**Data provided:**
/---
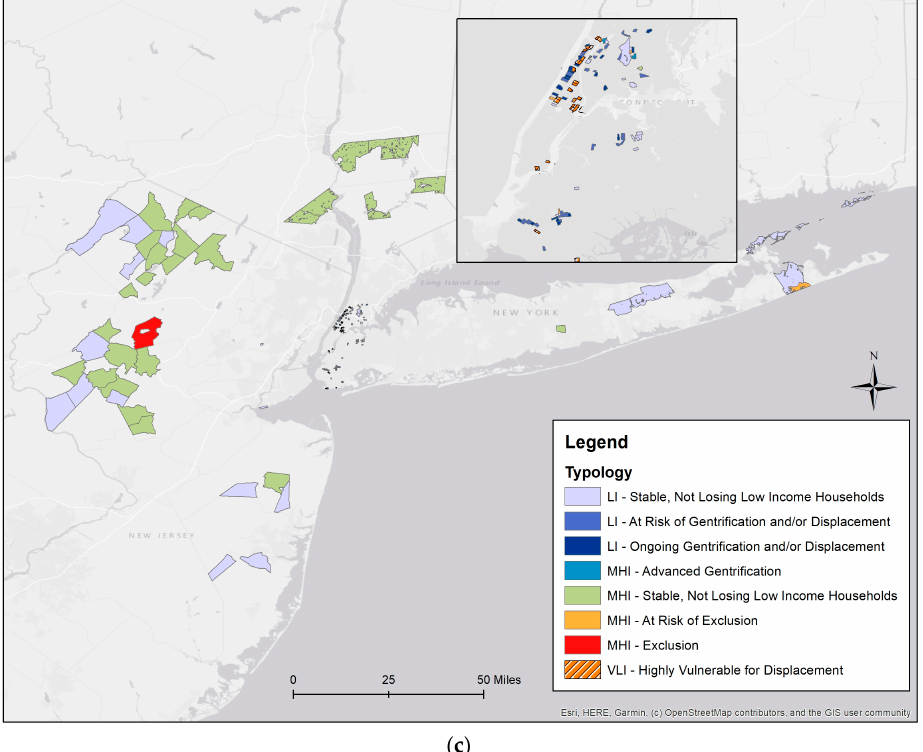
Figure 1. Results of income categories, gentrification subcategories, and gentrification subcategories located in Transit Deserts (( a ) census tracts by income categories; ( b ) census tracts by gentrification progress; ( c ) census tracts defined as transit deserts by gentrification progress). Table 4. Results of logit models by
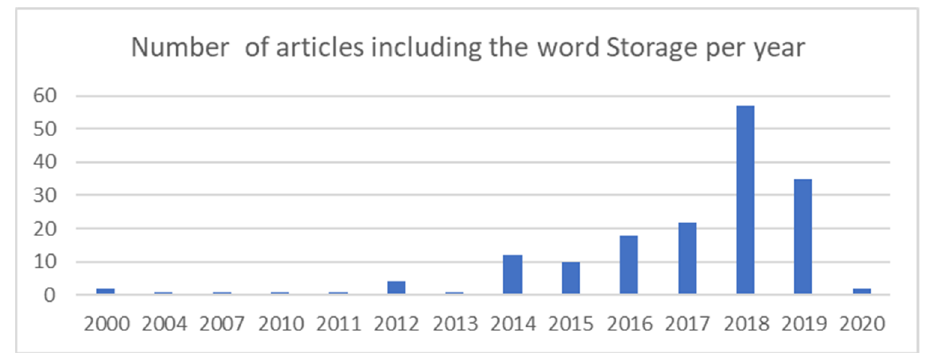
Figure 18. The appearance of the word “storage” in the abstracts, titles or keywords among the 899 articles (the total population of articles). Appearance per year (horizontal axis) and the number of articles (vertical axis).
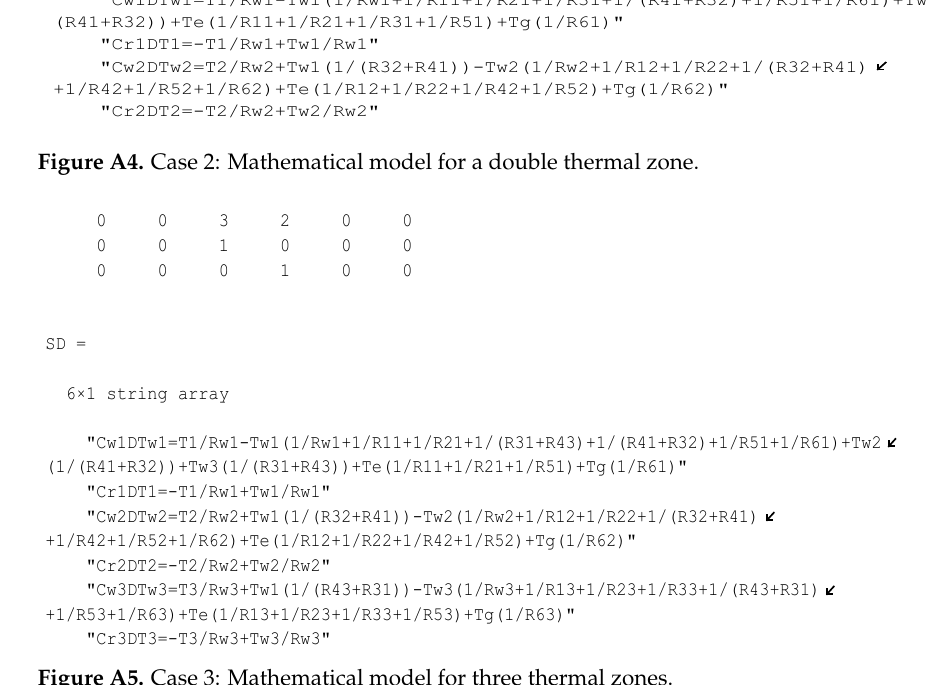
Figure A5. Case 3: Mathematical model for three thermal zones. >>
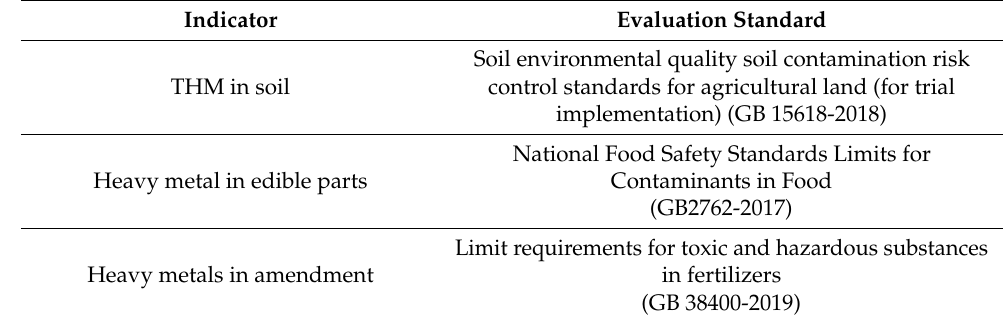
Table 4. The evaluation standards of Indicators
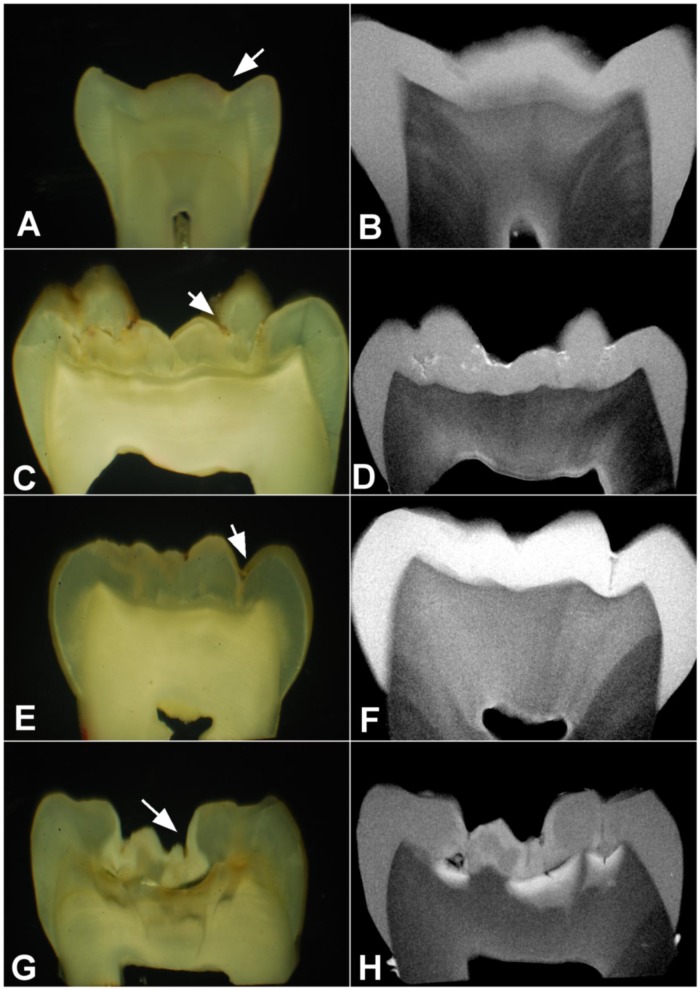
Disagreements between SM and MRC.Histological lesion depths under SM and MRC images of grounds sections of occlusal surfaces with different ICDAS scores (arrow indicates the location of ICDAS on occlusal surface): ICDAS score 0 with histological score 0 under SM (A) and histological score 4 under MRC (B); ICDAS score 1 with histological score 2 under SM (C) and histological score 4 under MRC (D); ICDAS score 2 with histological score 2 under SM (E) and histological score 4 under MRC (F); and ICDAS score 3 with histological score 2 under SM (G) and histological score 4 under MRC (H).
\---
/---
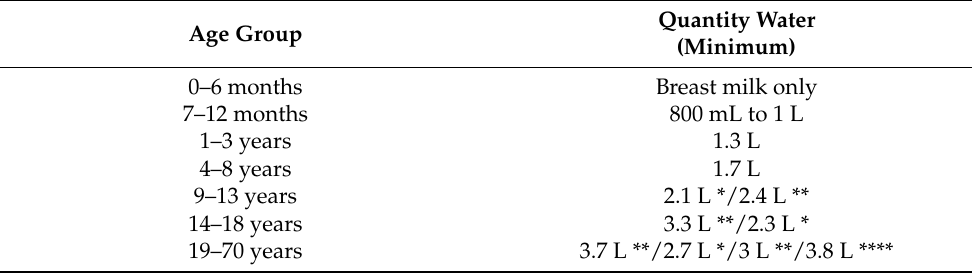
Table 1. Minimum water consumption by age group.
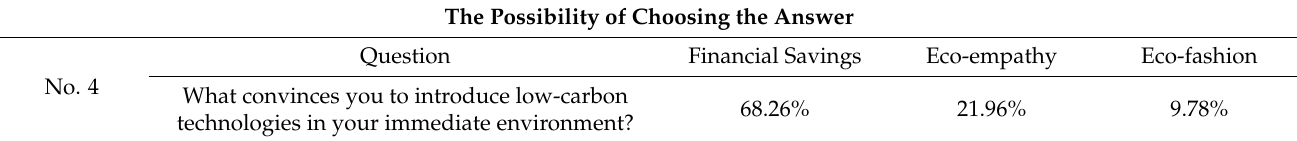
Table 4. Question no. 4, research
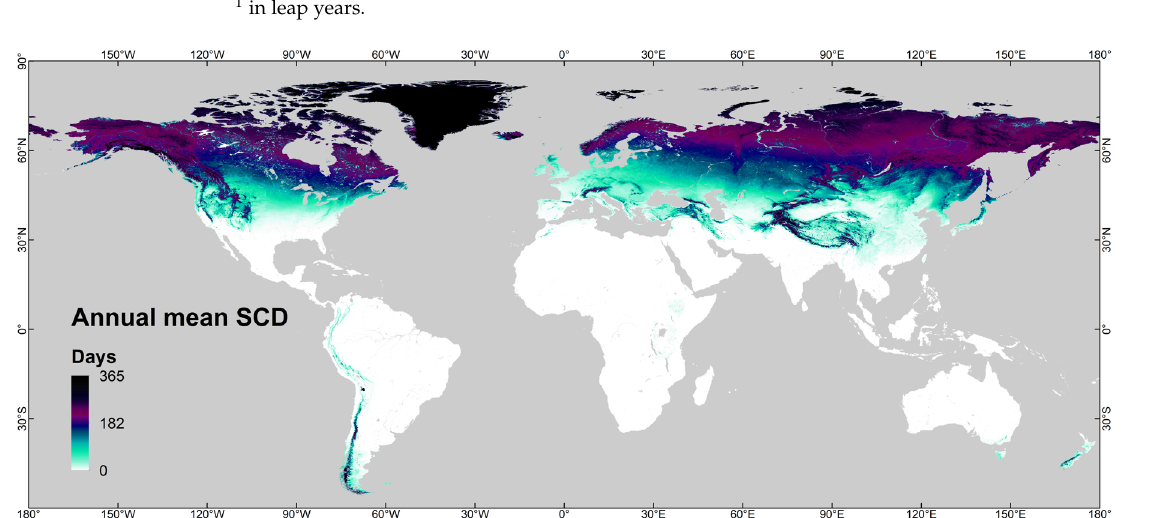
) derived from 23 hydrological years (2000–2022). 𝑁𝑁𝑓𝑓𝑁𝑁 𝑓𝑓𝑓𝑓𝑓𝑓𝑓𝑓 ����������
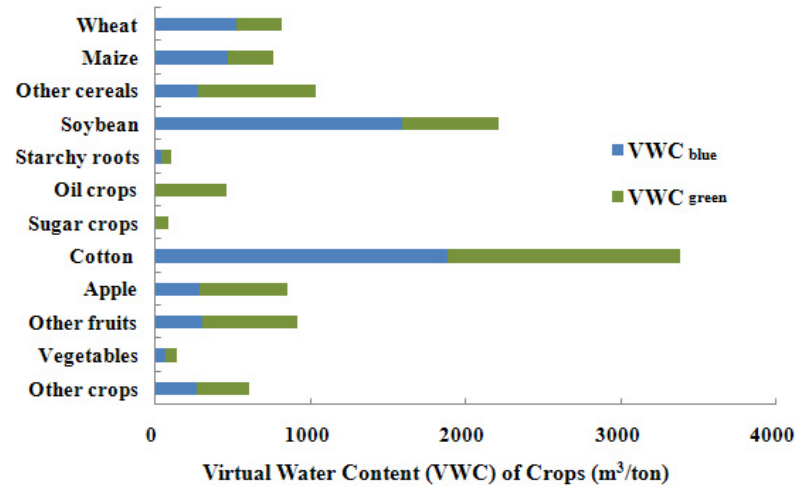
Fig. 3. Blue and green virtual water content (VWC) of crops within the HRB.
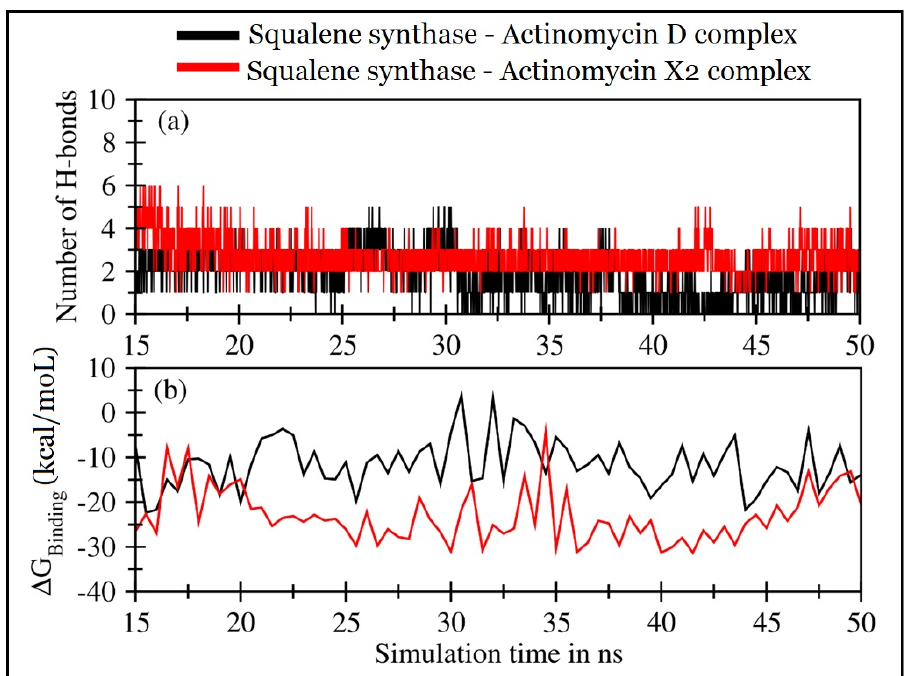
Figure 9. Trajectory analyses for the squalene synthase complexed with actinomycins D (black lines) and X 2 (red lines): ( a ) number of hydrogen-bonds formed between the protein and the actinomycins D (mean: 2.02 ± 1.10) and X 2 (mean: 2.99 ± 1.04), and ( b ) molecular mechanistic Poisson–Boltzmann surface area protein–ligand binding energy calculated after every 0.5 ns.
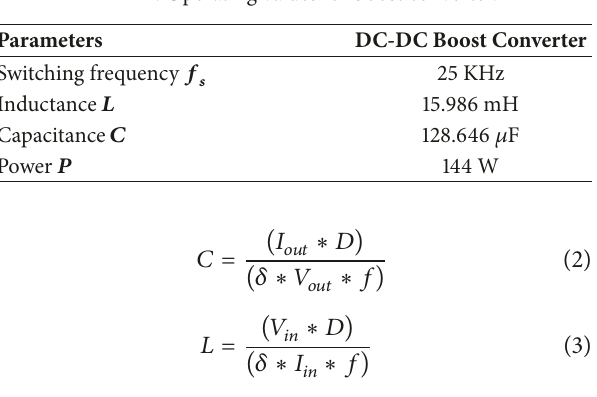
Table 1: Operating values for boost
\---
/---
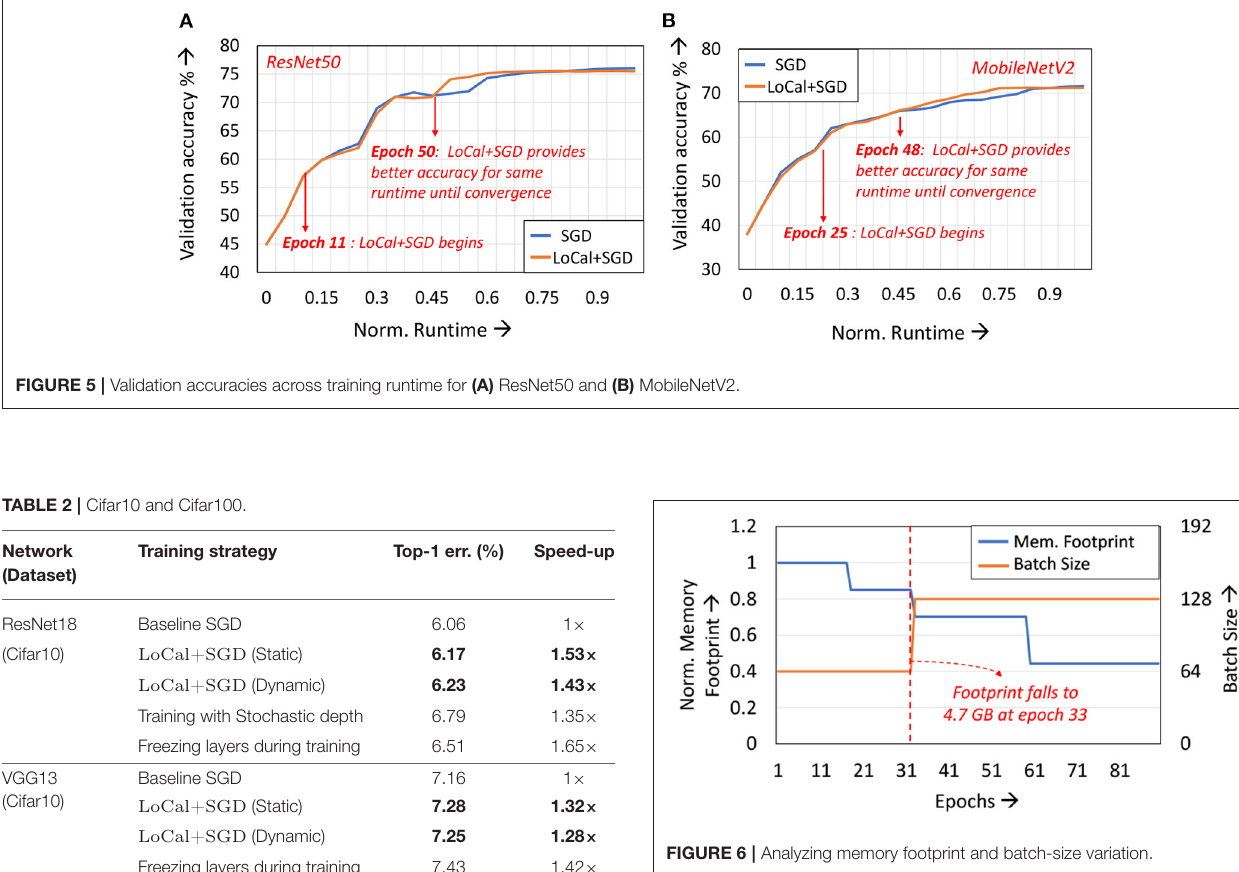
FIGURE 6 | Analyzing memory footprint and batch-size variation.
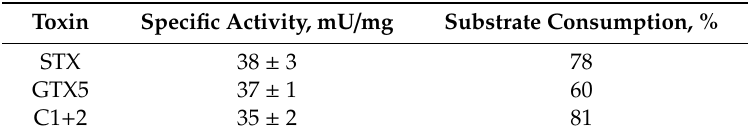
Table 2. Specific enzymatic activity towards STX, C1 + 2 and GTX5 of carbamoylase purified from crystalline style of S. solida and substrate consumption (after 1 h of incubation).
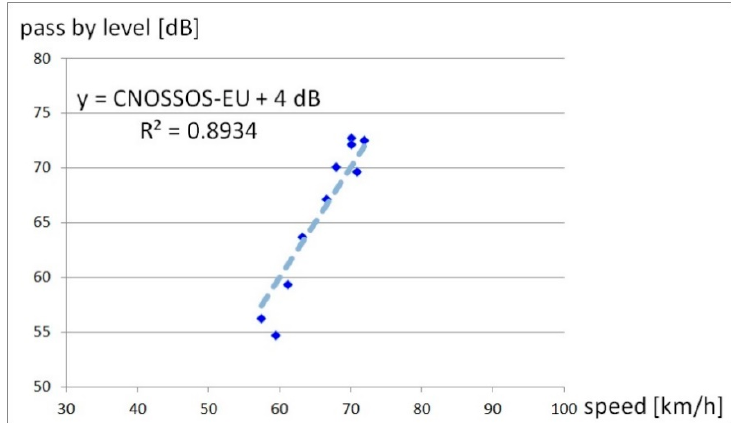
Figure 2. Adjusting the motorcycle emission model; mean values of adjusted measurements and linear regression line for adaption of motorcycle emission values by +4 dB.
\---
**What is required:** Word for word, write out the lines above running from the one with "Table 2. Specific" up to and including the one with "Figure 2. Adjusting". Drop any picture.

**The completed task:**
Table 2. Specific enzymatic activity towards STX, C1 + 2 and GTX5 of carbamoylase purified from crystalline style of S. solida and substrate consumption (after 1 h of incubation).
Figure 2. Adjusting the motorcycle emission model; mean values of adjusted measurements and linear regression line for adaption of motorcycle emission values by +4 dB.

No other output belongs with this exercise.